Siri Hustvedt - »Die gleißende Welt«
Harriet Burden, eine erfolglose Künstlerin, die sich als Frau in der New Yorker Kunstszene diskriminiert fühlt, ersinnt einen Plan: Drei Männer sollen Burdens Werke als ihre eigenen präsentieren und so die unterschwellige Misogynie der Kritiker entlarven. Was zwei mal bestens funktioniert, geht beim dritten Mal gehörig schief, als Burden in ihrem dritten Repräsentanten ungewollt einen intellektuellen Gegenpart findet, der eine eigene und auf den ersten Blick durchaus grausame Agenda verfolgt.
Ich war mehrmals kurz davor, das Buch in den Müll zu schmeißen. Die Protagonistin widert mich an, in ihrer hochintellektuellen Blindheit, ihrem feministisch-fehlgeschlagenen Selbstmitleid, ihrem Mangel an Reflektion und ihrer in sich selbst gefangenen Prätentiösität. Hinzu kommt eine dem Text zugrunde liegende Holzhammersymbolik, die ich eigentlich unverzeihlich finde. Ich muss zugeben, dass ich einige Passagen sogar überblättert habe. Dass ich dachte: Da kommt nichts mehr.
Und dann kam Rune.
Harriet Burdens dritte Maske, ihr dritter Stellvertreter, ein angesehener New Yorker Künstler, in der Szene verhätschelt, von Kritikern gefeiert. Ein Mann, den wir nur von außen betrachten, durch Burdens Augen, durch Interviews und Rekonstruktionen, durch Aussagen, die sich laufend widersprechen.
Ich will das Buch nicht spoilen, deswegen schreibe ich hier einfach nur: Ich bin schwer beeindruckt.
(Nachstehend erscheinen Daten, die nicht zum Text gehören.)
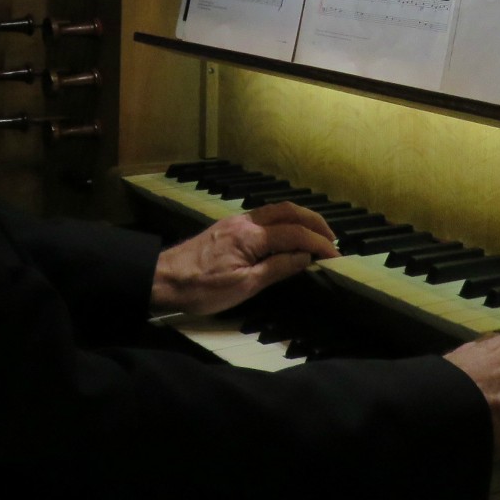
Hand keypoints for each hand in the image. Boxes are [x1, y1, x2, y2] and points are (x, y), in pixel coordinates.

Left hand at [149, 204, 338, 315]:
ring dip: (300, 219)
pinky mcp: (228, 226)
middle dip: (315, 223)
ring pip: (276, 210)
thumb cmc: (200, 288)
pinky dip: (283, 221)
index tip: (337, 256)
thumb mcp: (243, 286)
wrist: (163, 279)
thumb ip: (277, 268)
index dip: (319, 244)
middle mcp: (245, 221)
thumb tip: (305, 258)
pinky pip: (263, 216)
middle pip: (289, 211)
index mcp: (251, 236)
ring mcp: (235, 221)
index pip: (295, 234)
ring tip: (316, 236)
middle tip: (333, 240)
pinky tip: (287, 234)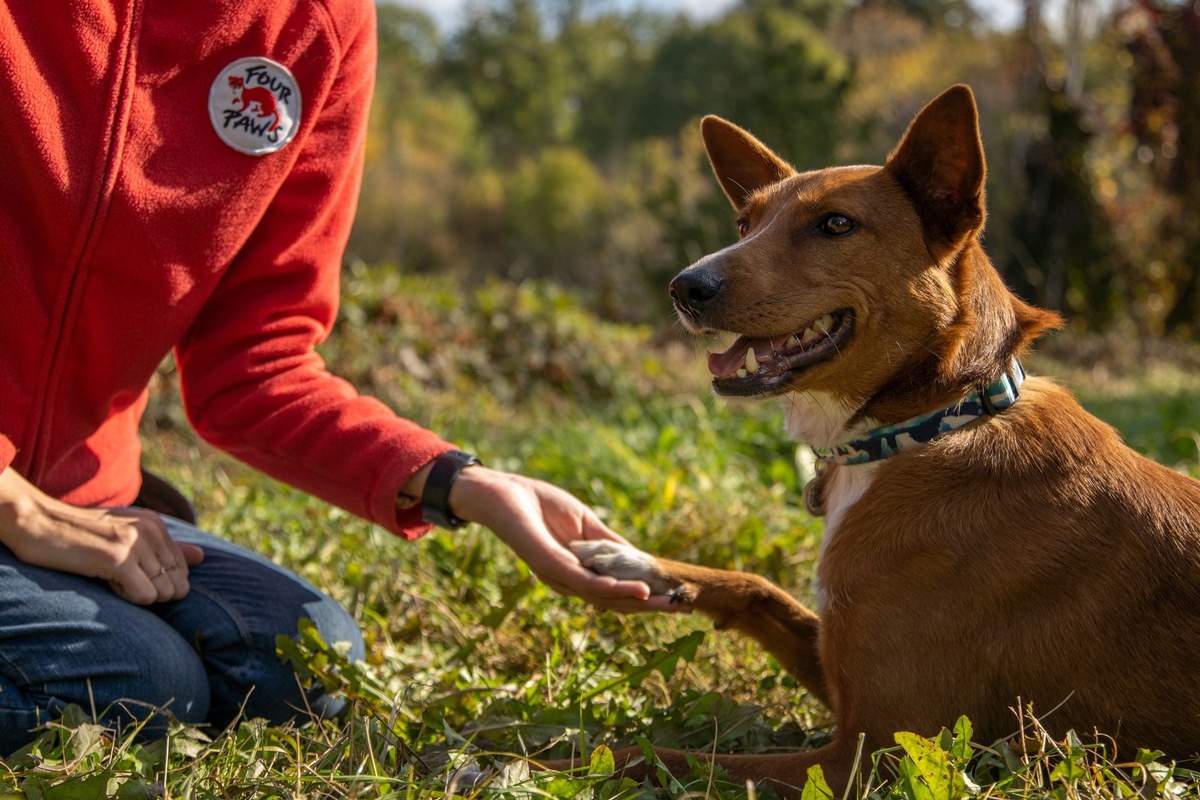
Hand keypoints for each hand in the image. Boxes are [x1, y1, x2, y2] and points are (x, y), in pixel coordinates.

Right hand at [0, 468, 204, 603]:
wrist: (37, 523)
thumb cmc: (80, 534)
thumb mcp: (127, 532)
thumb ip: (167, 546)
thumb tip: (202, 557)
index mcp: (156, 524)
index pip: (183, 568)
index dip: (160, 582)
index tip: (131, 574)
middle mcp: (151, 531)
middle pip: (179, 585)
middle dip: (155, 593)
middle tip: (123, 581)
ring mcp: (136, 544)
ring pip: (165, 593)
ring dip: (139, 595)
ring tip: (113, 579)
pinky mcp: (118, 560)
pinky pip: (146, 597)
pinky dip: (129, 599)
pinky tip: (107, 583)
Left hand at [445, 466, 684, 612]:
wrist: (502, 492)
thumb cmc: (539, 504)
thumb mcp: (584, 524)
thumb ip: (609, 543)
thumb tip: (640, 558)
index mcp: (577, 572)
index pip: (616, 590)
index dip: (646, 596)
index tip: (677, 598)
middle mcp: (568, 581)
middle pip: (615, 601)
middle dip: (650, 606)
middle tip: (684, 608)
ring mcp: (559, 575)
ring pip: (605, 597)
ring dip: (640, 602)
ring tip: (670, 603)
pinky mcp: (550, 564)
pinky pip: (586, 582)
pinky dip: (614, 587)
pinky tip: (639, 589)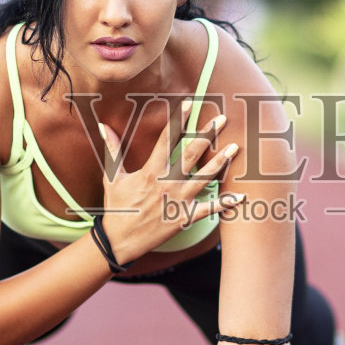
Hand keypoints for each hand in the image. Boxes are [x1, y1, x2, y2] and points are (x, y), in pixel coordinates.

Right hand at [98, 102, 242, 261]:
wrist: (120, 240)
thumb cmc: (117, 206)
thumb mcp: (113, 177)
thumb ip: (112, 149)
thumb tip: (103, 125)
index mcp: (150, 172)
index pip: (167, 140)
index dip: (179, 121)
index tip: (190, 104)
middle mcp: (167, 184)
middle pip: (192, 154)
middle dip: (207, 135)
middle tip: (222, 119)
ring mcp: (178, 201)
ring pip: (205, 178)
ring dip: (221, 162)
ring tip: (235, 147)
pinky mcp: (185, 218)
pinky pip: (209, 209)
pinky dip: (225, 203)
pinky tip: (241, 196)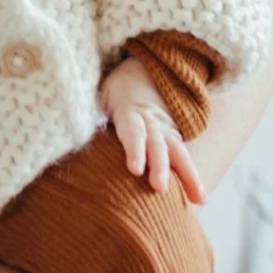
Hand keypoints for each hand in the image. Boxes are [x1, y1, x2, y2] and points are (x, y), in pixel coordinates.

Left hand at [98, 56, 205, 203]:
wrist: (145, 73)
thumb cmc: (115, 90)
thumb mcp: (99, 93)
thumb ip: (90, 110)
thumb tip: (73, 127)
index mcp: (130, 112)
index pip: (133, 131)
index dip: (135, 149)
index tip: (135, 169)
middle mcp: (152, 123)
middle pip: (158, 145)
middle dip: (160, 166)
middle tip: (159, 188)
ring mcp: (166, 132)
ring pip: (179, 153)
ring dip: (188, 176)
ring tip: (198, 200)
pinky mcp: (174, 140)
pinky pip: (184, 159)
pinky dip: (193, 179)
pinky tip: (200, 200)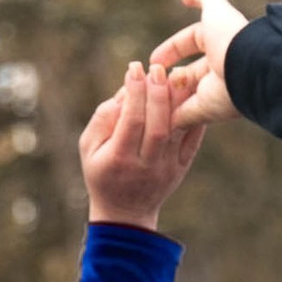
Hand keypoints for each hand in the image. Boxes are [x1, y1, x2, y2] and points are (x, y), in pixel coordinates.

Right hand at [80, 59, 201, 227]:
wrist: (125, 213)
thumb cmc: (101, 173)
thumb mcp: (89, 148)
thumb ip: (102, 119)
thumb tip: (125, 92)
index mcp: (119, 159)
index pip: (131, 121)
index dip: (134, 92)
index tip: (134, 67)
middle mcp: (145, 165)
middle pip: (158, 125)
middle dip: (158, 93)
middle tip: (157, 68)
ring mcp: (167, 168)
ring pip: (178, 131)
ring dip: (178, 100)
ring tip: (176, 74)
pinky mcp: (182, 167)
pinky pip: (192, 139)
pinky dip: (193, 115)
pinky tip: (189, 94)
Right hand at [150, 0, 247, 125]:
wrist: (246, 68)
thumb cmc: (230, 36)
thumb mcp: (215, 9)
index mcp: (220, 42)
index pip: (192, 42)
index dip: (172, 48)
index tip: (153, 58)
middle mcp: (218, 68)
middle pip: (188, 72)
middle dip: (169, 74)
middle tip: (150, 76)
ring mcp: (213, 92)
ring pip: (185, 94)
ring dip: (167, 94)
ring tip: (148, 93)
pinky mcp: (208, 112)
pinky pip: (185, 115)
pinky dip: (170, 116)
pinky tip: (153, 114)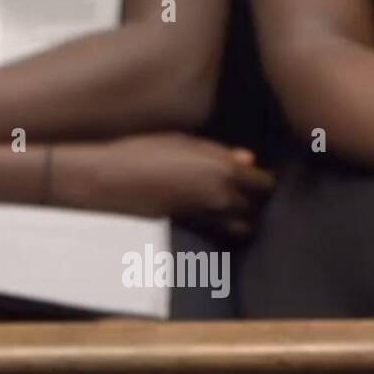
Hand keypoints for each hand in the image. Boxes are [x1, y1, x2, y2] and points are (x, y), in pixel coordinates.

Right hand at [53, 134, 274, 234]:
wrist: (109, 179)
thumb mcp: (183, 141)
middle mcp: (223, 195)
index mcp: (225, 169)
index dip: (260, 178)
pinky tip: (214, 214)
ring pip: (244, 224)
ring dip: (241, 216)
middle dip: (252, 198)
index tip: (252, 174)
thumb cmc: (143, 151)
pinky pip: (223, 232)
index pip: (265, 182)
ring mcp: (209, 215)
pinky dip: (226, 227)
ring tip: (229, 203)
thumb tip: (249, 159)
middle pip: (257, 205)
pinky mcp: (195, 228)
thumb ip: (220, 152)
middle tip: (241, 188)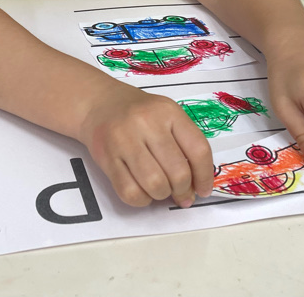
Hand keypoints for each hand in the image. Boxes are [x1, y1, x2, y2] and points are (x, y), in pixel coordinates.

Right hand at [77, 84, 212, 207]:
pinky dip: (141, 200)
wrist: (98, 103)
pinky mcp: (106, 157)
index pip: (198, 150)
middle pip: (178, 172)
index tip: (203, 190)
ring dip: (162, 195)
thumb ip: (184, 143)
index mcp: (168, 111)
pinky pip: (129, 192)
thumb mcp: (166, 115)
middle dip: (183, 191)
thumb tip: (196, 186)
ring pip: (155, 184)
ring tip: (160, 190)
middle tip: (181, 195)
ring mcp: (124, 139)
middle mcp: (147, 122)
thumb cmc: (138, 113)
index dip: (205, 176)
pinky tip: (143, 192)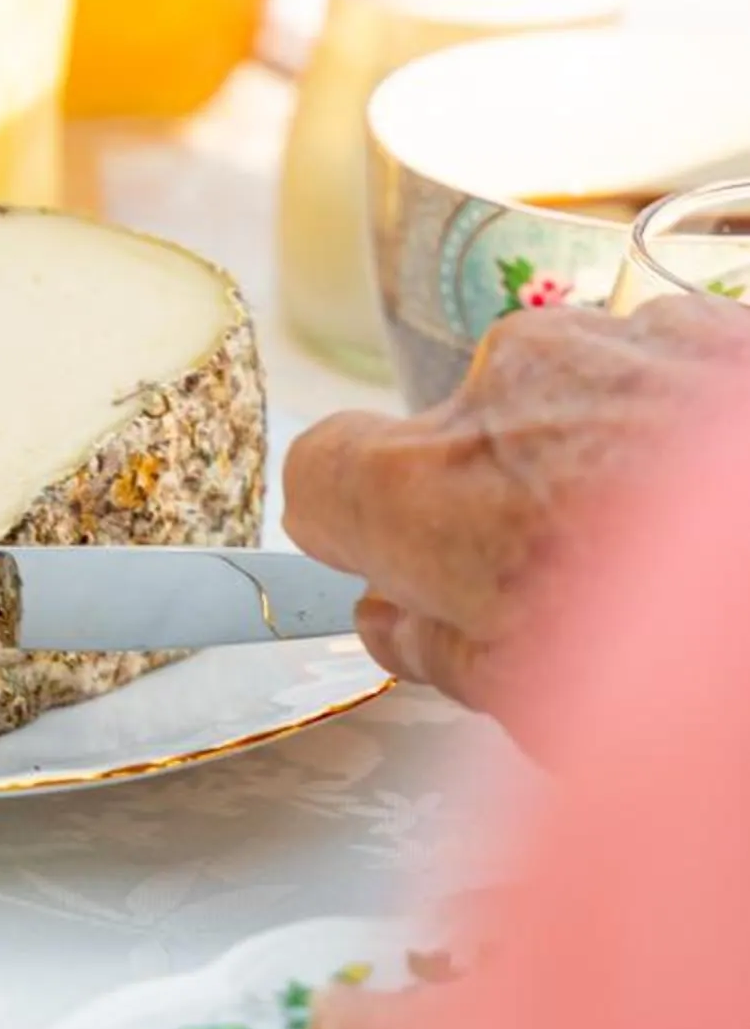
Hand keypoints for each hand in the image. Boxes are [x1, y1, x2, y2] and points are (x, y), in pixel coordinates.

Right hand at [285, 296, 749, 723]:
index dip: (352, 532)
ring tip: (692, 564)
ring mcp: (625, 337)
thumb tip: (405, 622)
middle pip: (456, 437)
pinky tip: (733, 515)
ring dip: (600, 466)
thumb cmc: (715, 664)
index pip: (319, 473)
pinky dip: (682, 433)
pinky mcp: (718, 318)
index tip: (393, 575)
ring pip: (566, 401)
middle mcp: (514, 381)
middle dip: (500, 507)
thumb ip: (447, 652)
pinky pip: (661, 374)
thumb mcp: (551, 710)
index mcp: (440, 488)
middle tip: (578, 599)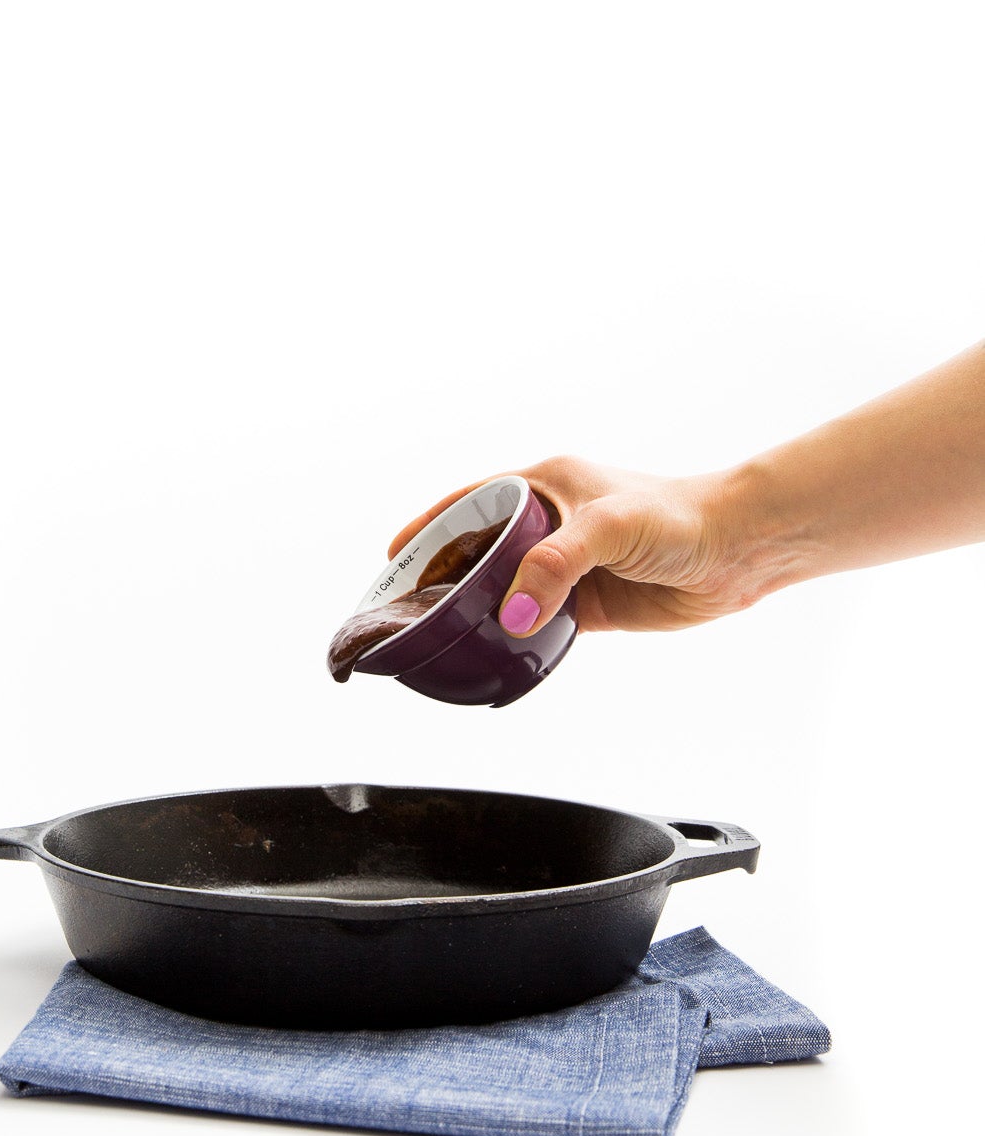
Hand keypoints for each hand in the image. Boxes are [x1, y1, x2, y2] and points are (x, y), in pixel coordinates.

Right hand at [387, 458, 761, 636]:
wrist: (739, 549)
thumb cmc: (680, 516)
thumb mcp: (607, 529)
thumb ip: (556, 566)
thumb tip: (513, 616)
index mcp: (545, 484)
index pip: (470, 501)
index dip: (430, 526)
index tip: (395, 553)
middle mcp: (551, 521)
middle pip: (481, 548)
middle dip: (445, 573)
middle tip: (409, 604)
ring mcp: (569, 564)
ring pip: (507, 587)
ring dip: (480, 608)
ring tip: (439, 633)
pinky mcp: (589, 602)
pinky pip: (538, 619)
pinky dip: (515, 635)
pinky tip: (494, 650)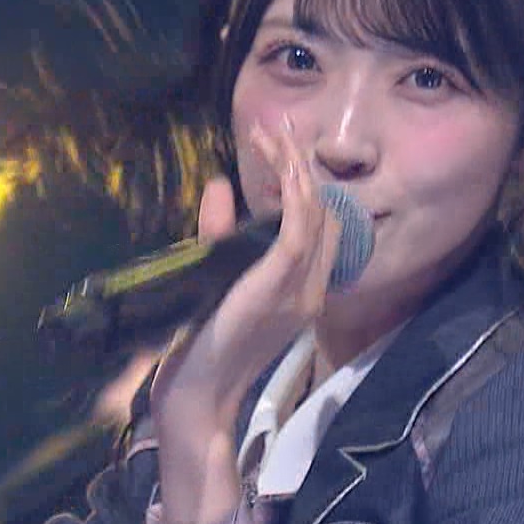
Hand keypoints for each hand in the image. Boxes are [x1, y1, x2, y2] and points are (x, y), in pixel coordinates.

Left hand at [151, 117, 341, 428]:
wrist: (197, 394)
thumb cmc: (200, 345)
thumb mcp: (216, 278)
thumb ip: (221, 233)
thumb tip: (221, 185)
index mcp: (303, 292)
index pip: (321, 227)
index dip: (304, 184)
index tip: (278, 148)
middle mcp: (312, 289)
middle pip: (326, 213)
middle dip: (302, 165)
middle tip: (281, 128)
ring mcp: (301, 288)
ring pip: (315, 212)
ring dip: (297, 168)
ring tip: (278, 133)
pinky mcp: (280, 284)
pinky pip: (300, 228)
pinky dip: (293, 191)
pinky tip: (280, 162)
Ich kann mich nicht daran erinnern, wann mir ein Charakter das letzte Mal in meinem Leben persönlich so nahe gegangen ist.
In dem Moment, in dem die Beziehung zwischen Harriet und Rune an Fahrt gewann, wurde das Buch für mich zu einem gigantischen Autounfall, bei dem ich nicht mehr wegsehen konnte.
Die Charakterzeichnungen beider Beteiligter sind in dieser Konstellation in meinen Augen überragend. Harriets Blindheit, ihr gefilterter Blick, ebenso wie Runes Vielschichtigkeit als Maske unter der Maske unter der Maske. Gottverdammt. Ich bin bereit, diesem Buch sämtliche Unzulänglichkeiten nachzusehen, und da sind einige. Nichts davon spielt eine Rolle. Das letzte Drittel des Romans hat eine exquisite Wunde in mir aufgerissen, und genau das erwarte ich von Literatur.